Media Failure: Didn't Anyone Want a Pulitzer?

And Makropolos slams the media, expressing his incredulity at their lack of initiative. In early March of 2002, Markopolos claims he sent a copy of his SEC submission on Madoff to a senior reporter at Forbes but it was ignored. "The lack of serious interest was astonishing. I think the editors at Forbes, like so many others we were to encounter, were victims of their own hubris... In fact, I suspect that the only way he would have taken it less seriously was if it had been written in crayon. He was just too smart to recognize the truth."
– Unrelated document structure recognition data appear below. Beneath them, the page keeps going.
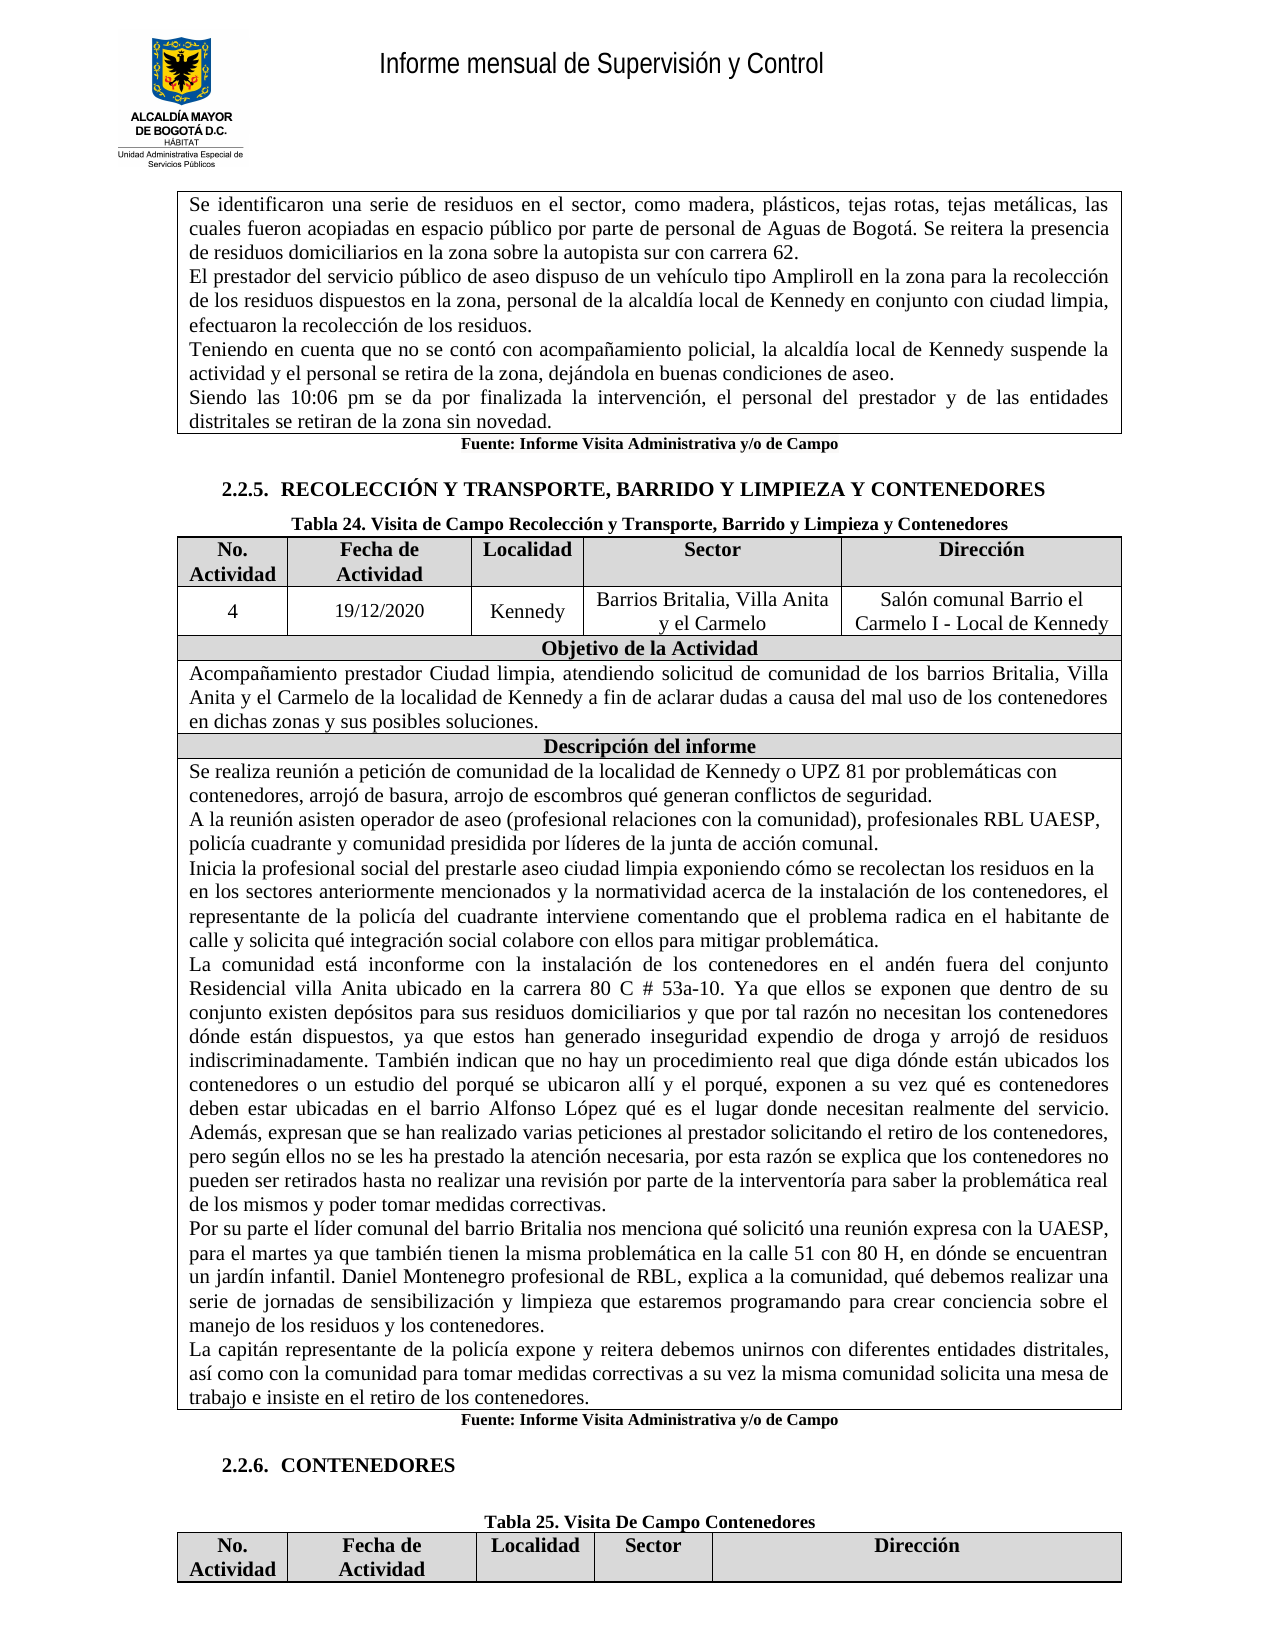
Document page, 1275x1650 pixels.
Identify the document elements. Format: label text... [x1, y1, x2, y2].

table_header Fecha de Actividad [288, 1533, 476, 1581]
table_header No. Actividad [178, 538, 287, 586]
table_header Fecha de Actividad [288, 538, 471, 586]
table_header Dirección [842, 538, 1121, 586]
table_cell Objetivo de la Actividad [178, 636, 1121, 660]
table_header Localidad [477, 1533, 594, 1581]
text Tabla 25. Visita De Campo Contenedores [177, 1511, 1122, 1532]
table_cell Kennedy [472, 587, 583, 635]
table_cell Descripción del informe [178, 734, 1121, 758]
table_cell Acompañamiento prestador Ciudad limpia, atendiendo solicitud de comunidad de los barrios Britalia, Villa Anita y el Carmelo de la localidad de Kennedy a fin de aclarar dudas a causa del mal uso de los contenedores en dichas zonas y sus posibles soluciones. [178, 661, 1121, 733]
text Tabla 24. Visita de Campo Recolección y Transporte, Barrido y Limpieza y Contenedores [177, 513, 1122, 535]
table_cell 4 [178, 587, 287, 635]
table_header Dirección [713, 1533, 1121, 1581]
picture [118, 29, 250, 167]
subtitle RECOLECCIÓN Y TRANSPORTE, BARRIDO Y LIMPIEZA Y CONTENEDORES [222, 477, 1122, 501]
subtitle CONTENEDORES [222, 1453, 1122, 1477]
table_cell Barrios Britalia, Villa Anita y el Carmelo [584, 587, 841, 635]
table_header Localidad [472, 538, 583, 586]
table_header Sector [595, 1533, 712, 1581]
table_cell Fuente: Informe Visita Administrativa y/o de Campo [178, 1410, 1122, 1453]
table_cell Fuente: Informe Visita Administrativa y/o de Campo [178, 434, 1122, 477]
table_cell En virtud de la actividad desarrollada por la administración distrital el pasado 01-12-2020, los Profesionales Ana María Romero y Daniel Montenegro efectuaron visita de seguimiento a la zona de expendio de cárnicos, denominada Guadalupe, a fin de establecer las condiciones de aseo de la zona. Se identificaron una serie de residuos en el sector, como madera, plásticos, tejas rotas, tejas metálicas, las cuales fueron acopiadas en espacio público por parte de personal de Aguas de Bogotá. Se reitera la presencia de residuos domiciliarios en la zona sobre la autopista sur con carrera 62. El prestador del servicio público de aseo dispuso de un vehículo tipo Ampliroll en la zona para la recolección de los residuos dispuestos en la zona, personal de la alcaldía local de Kennedy en conjunto con ciudad limpia, efectuaron la recolección de los residuos. Teniendo en cuenta que no se contó con acompañamiento policial, la alcaldía local de Kennedy suspende la actividad y el personal se retira de la zona, dejándola en buenas condiciones de aseo. Siendo las 10:06 pm se da por finalizada la intervención, el personal del prestador y de las entidades distritales se retiran de la zona sin novedad. [178, 192, 1121, 433]
table_header Sector [584, 538, 841, 586]
table_cell 19/12/2020 [288, 587, 471, 635]
table_cell Se realiza reunión a petición de comunidad de la localidad de Kennedy o UPZ 81 por problemáticas con contenedores, arrojó de basura, arrojo de escombros qué generan conflictos de seguridad. A la reunión asisten operador de aseo (profesional relaciones con la comunidad), profesionales RBL UAESP, policía cuadrante y comunidad presidida por líderes de la junta de acción comunal. Inicia la profesional social del prestarle aseo ciudad limpia exponiendo cómo se recolectan los residuos en la en los sectores anteriormente mencionados y la normatividad acerca de la instalación de los contenedores, el representante de la policía del cuadrante interviene comentando que el problema radica en el habitante de calle y solicita qué integración social colabore con ellos para mitigar problemática. La comunidad está inconforme con la instalación de los contenedores en el andén fuera del conjunto Residencial villa Anita ubicado en la carrera 80 C # 53a-10. Ya que ellos se exponen que dentro de su conjunto existen depósitos para sus residuos domiciliarios y que por tal razón no necesitan los contenedores dónde están dispuestos, ya que estos han generado inseguridad expendio de droga y arrojó de residuos indiscriminadamente. También indican que no hay un procedimiento real que diga dónde están ubicados los contenedores o un estudio del porqué se ubicaron allí y el porqué, exponen a su vez qué es contenedores deben estar ubicadas en el barrio Alfonso López qué es el lugar donde necesitan realmente del servicio. Además, expresan que se han realizado varias peticiones al prestador solicitando el retiro de los contenedores, pero según ellos no se les ha prestado la atención necesaria, por esta razón se explica que los contenedores no pueden ser retirados hasta no realizar una revisión por parte de la interventoría para saber la problemática real de los mismos y poder tomar medidas correctivas. Por su parte el líder comunal del barrio Britalia nos menciona qué solicitó una reunión expresa con la UAESP, para el martes ya que también tienen la misma problemática en la calle 51 con 80 H, en dónde se encuentran un jardín infantil. Daniel Montenegro profesional de RBL, explica a la comunidad, qué debemos realizar una serie de jornadas de sensibilización y limpieza que estaremos programando para crear conciencia sobre el manejo de los residuos y los contenedores. La capitán representante de la policía expone y reitera debemos unirnos con diferentes entidades distritales, así como con la comunidad para tomar medidas correctivas a su vez la misma comunidad solicita una mesa de trabajo e insiste en el retiro de los contenedores. [178, 759, 1121, 1409]
table_header No. Actividad [178, 1533, 287, 1581]
table_cell Salón comunal Barrio el Carmelo I - Local de Kennedy [842, 587, 1121, 635]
Two reporters who did stories on Madoff were MARHedge reporter Mike Ocrant, who become an integral part of Makropolos's team and Barron's reporter Erin Arvedlund, who followed up on Ocrant's original story. But Markopolos was frustrated that both stories failed to make a ripple, especially at the SEC. And he attributes the agency's deafening silence to the fact that they never read the stories because they don't have a publication budget, "meaning staff members have to pay out of their own pockets for any industry material," including even the Wall Street Journal.

The Most Tragic of Ironies

The most poignant part of the book involves Markopolos's tragic failure to prevent French money manager Thierry de la Villehuchet from losing billions to Madoff -- and then committing suicide weeks after Madoff's arrest. In the bitterest of ironies, Markopolos first learned about Madoff in 2000 from de la Villehuchet, spurring Markopolos's decade-long obsession.

When the Frenchman bragged about how his funds were handled by Madoff, who guaranteed him an amazing one to two-percent monthly return, that raised eyebrows and Markopolos and his associates began to dig into Madoff.

Within minutes of scanning Madoff's numbers, Markopolos says he knew he was a fraud, telling one of his associates, "There's no way this is real. This is bogus". The more he looked, the more problems began emerging as "clearly as a red wagon in a field of snow... and that's when we began chasing Bernie Madoff," writes Markopolos, who has a fondness for colorful metaphors.

Markopolos and his associates repeatedly warned de la Villehuchet over the next eight years to no avail. At one point, when they warned him and questioned his faith in Madoff, de la Villehuchet said, "If I'm wrong... Then I'm a dead man," explaining that he had invested billions from Europe's wealthiest families in Madoff.

Markopolos says he wept on and off for three days when he learned that de la Villehuchet had slit his wrists with a boxcutter:

"And truthfully, I've never stopped wondering if I could have saved his life."